Reproduce every one of the lines below word for word, keeping them in the same order.

[Stored data]
----------------------------------------

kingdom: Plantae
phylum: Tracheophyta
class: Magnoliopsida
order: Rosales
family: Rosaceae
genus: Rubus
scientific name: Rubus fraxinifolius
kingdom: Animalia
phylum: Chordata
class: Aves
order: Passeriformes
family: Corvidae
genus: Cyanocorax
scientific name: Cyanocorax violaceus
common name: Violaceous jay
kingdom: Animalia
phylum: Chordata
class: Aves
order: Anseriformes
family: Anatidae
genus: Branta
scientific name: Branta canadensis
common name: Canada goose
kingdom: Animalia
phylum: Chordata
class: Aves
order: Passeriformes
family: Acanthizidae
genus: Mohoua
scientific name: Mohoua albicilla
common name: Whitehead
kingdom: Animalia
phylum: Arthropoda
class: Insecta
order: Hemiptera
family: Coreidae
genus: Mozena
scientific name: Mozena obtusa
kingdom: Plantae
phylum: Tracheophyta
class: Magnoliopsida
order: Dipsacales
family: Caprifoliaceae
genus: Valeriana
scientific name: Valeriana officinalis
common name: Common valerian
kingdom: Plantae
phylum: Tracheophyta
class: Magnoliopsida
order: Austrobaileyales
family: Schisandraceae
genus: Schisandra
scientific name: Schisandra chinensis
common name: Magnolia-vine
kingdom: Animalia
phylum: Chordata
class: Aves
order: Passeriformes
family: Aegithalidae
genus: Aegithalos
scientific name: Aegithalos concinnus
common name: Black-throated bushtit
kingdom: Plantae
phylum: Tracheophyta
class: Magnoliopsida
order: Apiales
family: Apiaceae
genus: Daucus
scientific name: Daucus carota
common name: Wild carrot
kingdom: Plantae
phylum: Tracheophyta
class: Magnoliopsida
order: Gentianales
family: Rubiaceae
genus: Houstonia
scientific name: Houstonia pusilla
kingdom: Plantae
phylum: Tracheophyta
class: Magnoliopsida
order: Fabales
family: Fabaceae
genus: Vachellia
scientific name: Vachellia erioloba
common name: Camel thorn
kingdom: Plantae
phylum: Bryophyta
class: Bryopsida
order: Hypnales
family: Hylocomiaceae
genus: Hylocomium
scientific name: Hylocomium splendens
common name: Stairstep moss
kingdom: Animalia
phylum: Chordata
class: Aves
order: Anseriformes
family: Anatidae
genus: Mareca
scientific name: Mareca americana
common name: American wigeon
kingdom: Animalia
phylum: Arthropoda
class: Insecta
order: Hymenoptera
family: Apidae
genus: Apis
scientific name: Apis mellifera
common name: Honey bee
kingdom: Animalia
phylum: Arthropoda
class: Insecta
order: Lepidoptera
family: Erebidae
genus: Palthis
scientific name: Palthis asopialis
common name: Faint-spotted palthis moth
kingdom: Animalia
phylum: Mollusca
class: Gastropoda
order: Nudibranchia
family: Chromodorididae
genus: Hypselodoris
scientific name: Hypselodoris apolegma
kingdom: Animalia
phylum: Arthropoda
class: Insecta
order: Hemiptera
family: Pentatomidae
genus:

----------------------------------------

ANSWER TO THIS TASK:
kingdom: Plantae
phylum: Tracheophyta
class: Magnoliopsida
order: Rosales
family: Rosaceae
genus: Rubus
scientific name: Rubus fraxinifolius
kingdom: Animalia
phylum: Chordata
class: Aves
order: Passeriformes
family: Corvidae
genus: Cyanocorax
scientific name: Cyanocorax violaceus
common name: Violaceous jay
kingdom: Animalia
phylum: Chordata
class: Aves
order: Anseriformes
family: Anatidae
genus: Branta
scientific name: Branta canadensis
common name: Canada goose
kingdom: Animalia
phylum: Chordata
class: Aves
order: Passeriformes
family: Acanthizidae
genus: Mohoua
scientific name: Mohoua albicilla
common name: Whitehead
kingdom: Animalia
phylum: Arthropoda
class: Insecta
order: Hemiptera
family: Coreidae
genus: Mozena
scientific name: Mozena obtusa
kingdom: Plantae
phylum: Tracheophyta
class: Magnoliopsida
order: Dipsacales
family: Caprifoliaceae
genus: Valeriana
scientific name: Valeriana officinalis
common name: Common valerian
kingdom: Plantae
phylum: Tracheophyta
class: Magnoliopsida
order: Austrobaileyales
family: Schisandraceae
genus: Schisandra
scientific name: Schisandra chinensis
common name: Magnolia-vine
kingdom: Animalia
phylum: Chordata
class: Aves
order: Passeriformes
family: Aegithalidae
genus: Aegithalos
scientific name: Aegithalos concinnus
common name: Black-throated bushtit
kingdom: Plantae
phylum: Tracheophyta
class: Magnoliopsida
order: Apiales
family: Apiaceae
genus: Daucus
scientific name: Daucus carota
common name: Wild carrot
kingdom: Plantae
phylum: Tracheophyta
class: Magnoliopsida
order: Gentianales
family: Rubiaceae
genus: Houstonia
scientific name: Houstonia pusilla
kingdom: Plantae
phylum: Tracheophyta
class: Magnoliopsida
order: Fabales
family: Fabaceae
genus: Vachellia
scientific name: Vachellia erioloba
common name: Camel thorn
kingdom: Plantae
phylum: Bryophyta
class: Bryopsida
order: Hypnales
family: Hylocomiaceae
genus: Hylocomium
scientific name: Hylocomium splendens
common name: Stairstep moss
kingdom: Animalia
phylum: Chordata
class: Aves
order: Anseriformes
family: Anatidae
genus: Mareca
scientific name: Mareca americana
common name: American wigeon
kingdom: Animalia
phylum: Arthropoda
class: Insecta
order: Hymenoptera
family: Apidae
genus: Apis
scientific name: Apis mellifera
common name: Honey bee
kingdom: Animalia
phylum: Arthropoda
class: Insecta
order: Lepidoptera
family: Erebidae
genus: Palthis
scientific name: Palthis asopialis
common name: Faint-spotted palthis moth
kingdom: Animalia
phylum: Mollusca
class: Gastropoda
order: Nudibranchia
family: Chromodorididae
genus: Hypselodoris
scientific name: Hypselodoris apolegma
kingdom: Animalia
phylum: Arthropoda
class: Insecta
order: Hemiptera
family: Pentatomidae
genus:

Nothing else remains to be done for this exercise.